**WORK INSTRUCTION**:
A verbatim copy of the records is required, with all pictures left out.

Top of DATA TO USE

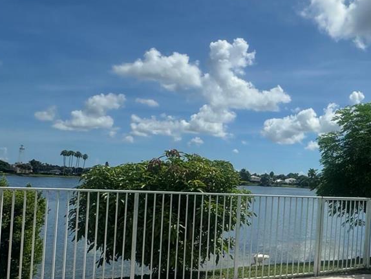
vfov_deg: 36.5
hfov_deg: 41.3
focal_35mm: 39
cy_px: 183
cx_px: 376
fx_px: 418
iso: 50
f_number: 2.2
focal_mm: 2.22
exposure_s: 1/3546
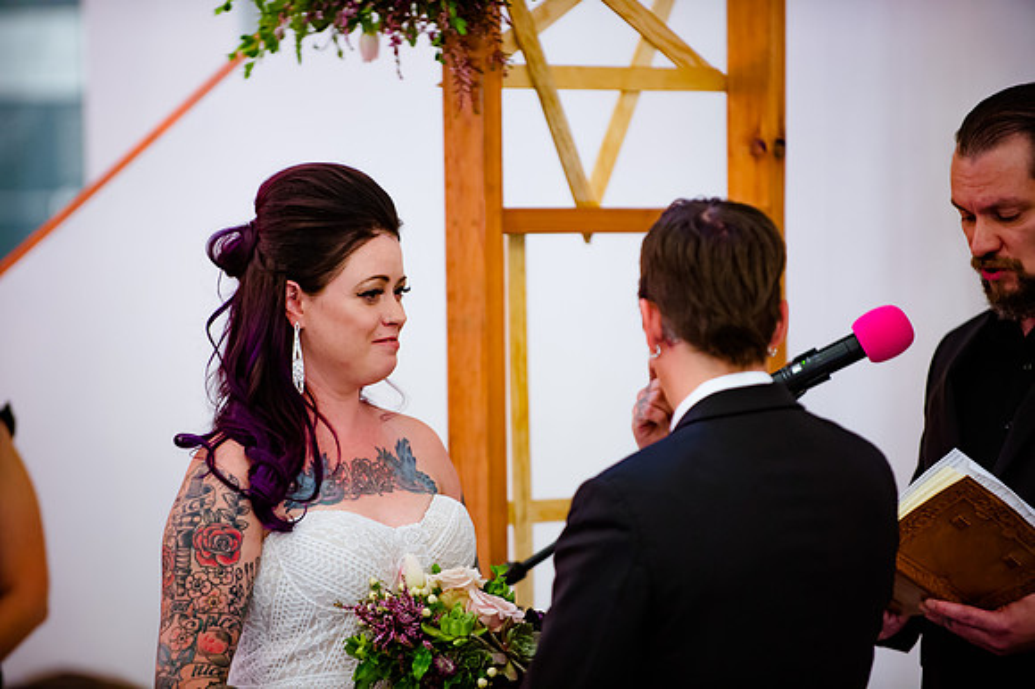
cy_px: 344
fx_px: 5459
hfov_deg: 10.8
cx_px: 518
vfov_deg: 7.2
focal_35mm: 190
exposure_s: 1/100
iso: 2500
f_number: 2.8
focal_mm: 190
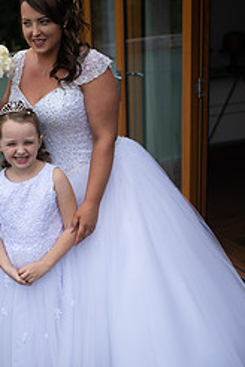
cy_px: 204
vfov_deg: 31.4
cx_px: 68
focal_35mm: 64
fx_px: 653
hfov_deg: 21.1
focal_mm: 35
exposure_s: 1/1600
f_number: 2.2
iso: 100
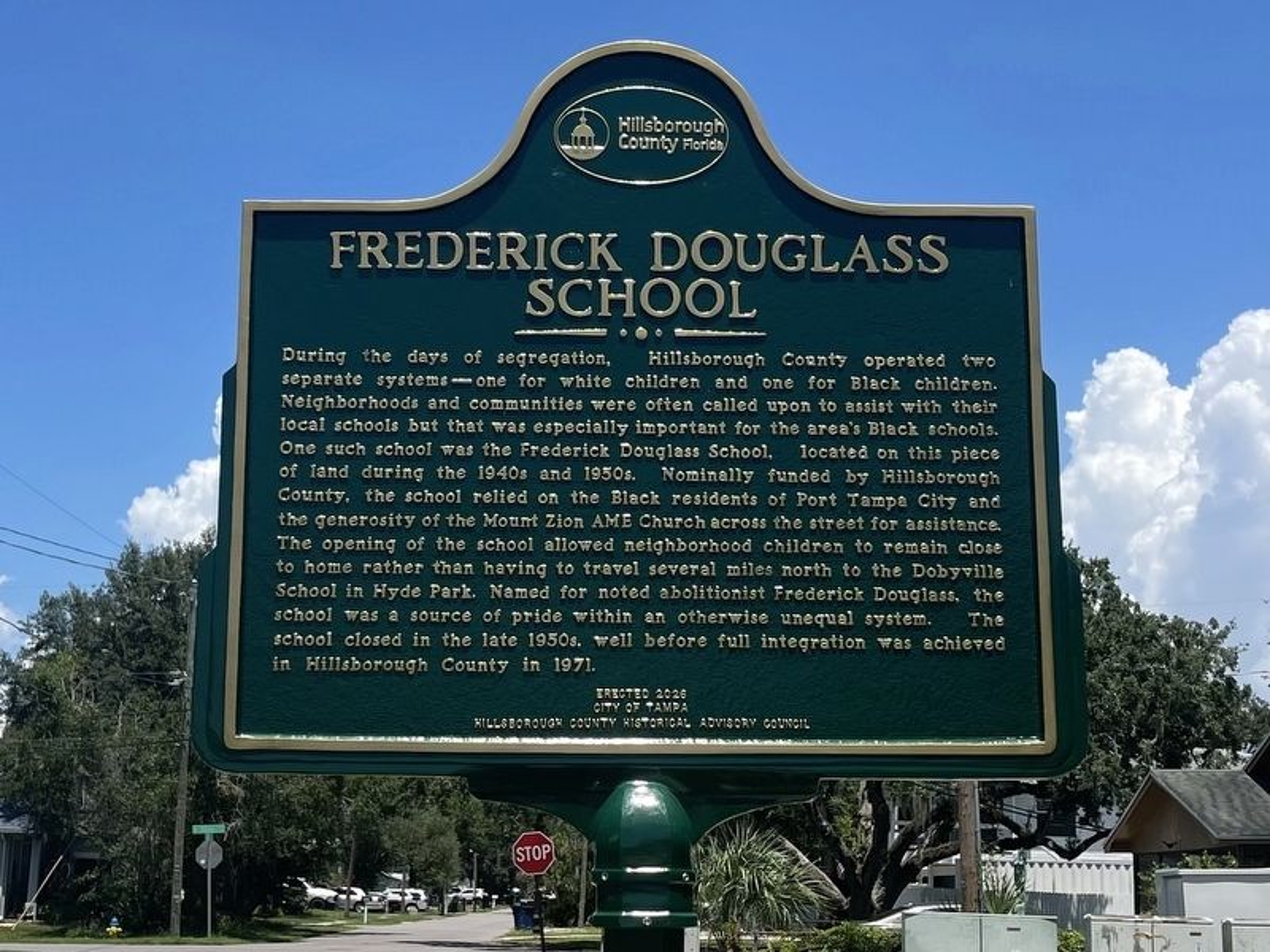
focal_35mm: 25
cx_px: 635
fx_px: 917
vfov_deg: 54.9
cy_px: 476
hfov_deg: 69.4
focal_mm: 5.1
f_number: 1.6
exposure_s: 1/4348
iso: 32
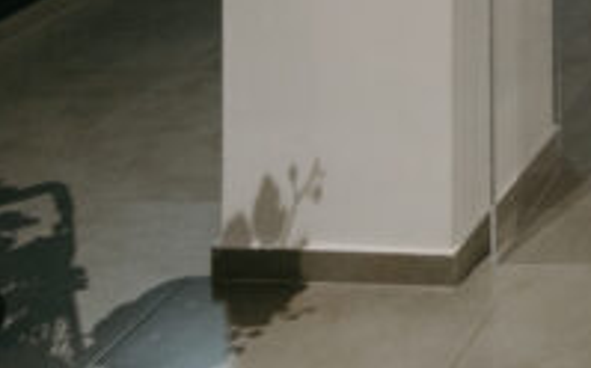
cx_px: 1111
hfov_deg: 18.4
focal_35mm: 84
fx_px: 1352
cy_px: -562
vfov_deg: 12.0
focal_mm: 16
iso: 1600
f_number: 3.2
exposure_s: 1/200
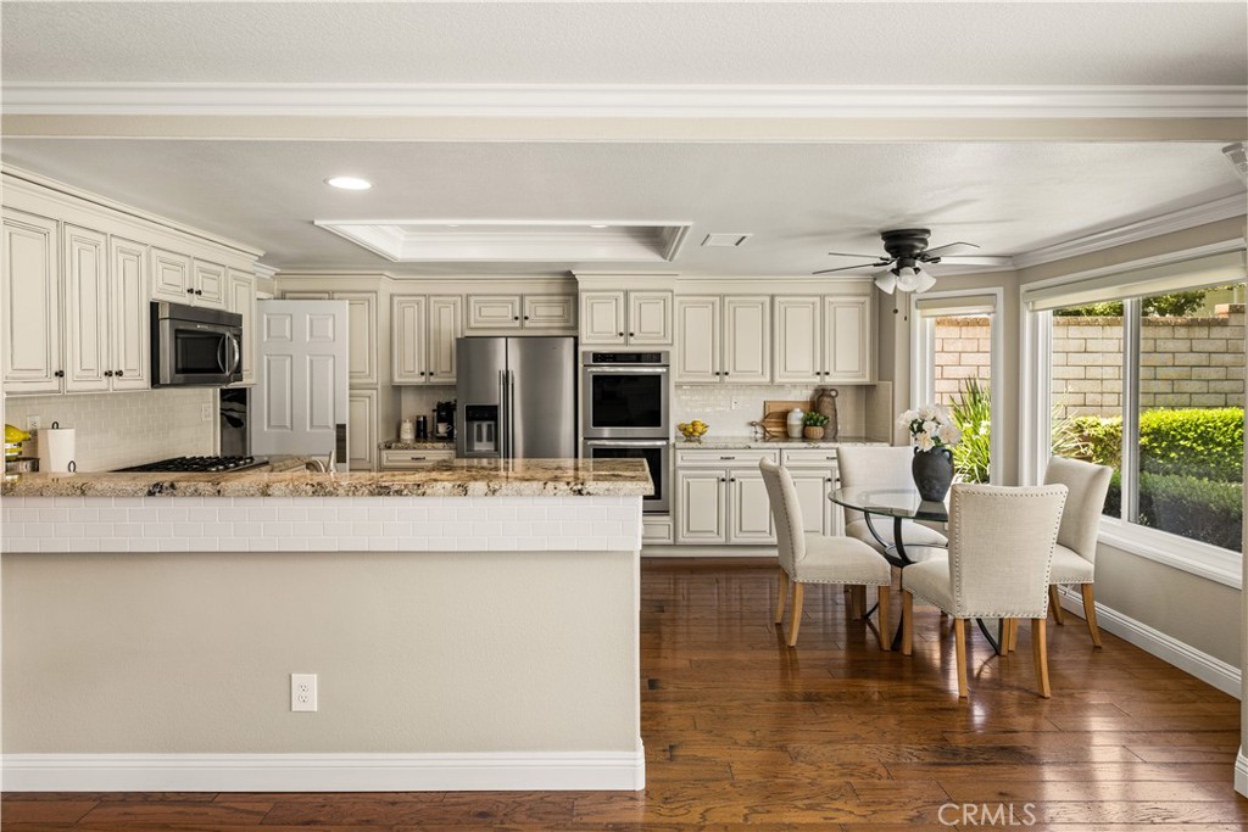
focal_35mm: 19
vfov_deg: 64.6
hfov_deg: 86.9
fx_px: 659
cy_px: 416
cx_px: 624
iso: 100
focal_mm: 19
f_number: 6.3
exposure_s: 1/13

Bottom of DATA TO USE

**SOLVED PROBLEM**:
vfov_deg: 36.5
hfov_deg: 41.3
focal_35mm: 39
cy_px: 183
cx_px: 376
fx_px: 418
iso: 50
f_number: 2.2
focal_mm: 2.22
exposure_s: 1/3546
cy_px: 344
fx_px: 5459
hfov_deg: 10.8
cx_px: 518
vfov_deg: 7.2
focal_35mm: 190
exposure_s: 1/100
iso: 2500
f_number: 2.8
focal_mm: 190
cy_px: 204
vfov_deg: 31.4
cx_px: 68
focal_35mm: 64
fx_px: 653
hfov_deg: 21.1
focal_mm: 35
exposure_s: 1/1600
f_number: 2.2
iso: 100
focal_35mm: 25
cx_px: 635
fx_px: 917
vfov_deg: 54.9
cy_px: 476
hfov_deg: 69.4
focal_mm: 5.1
f_number: 1.6
exposure_s: 1/4348
iso: 32
cx_px: 1111
hfov_deg: 18.4
focal_35mm: 84
fx_px: 1352
cy_px: -562
vfov_deg: 12.0
focal_mm: 16
iso: 1600
f_number: 3.2
exposure_s: 1/200
focal_35mm: 19
vfov_deg: 64.6
hfov_deg: 86.9
fx_px: 659
cy_px: 416
cx_px: 624
iso: 100
focal_mm: 19
f_number: 6.3
exposure_s: 1/13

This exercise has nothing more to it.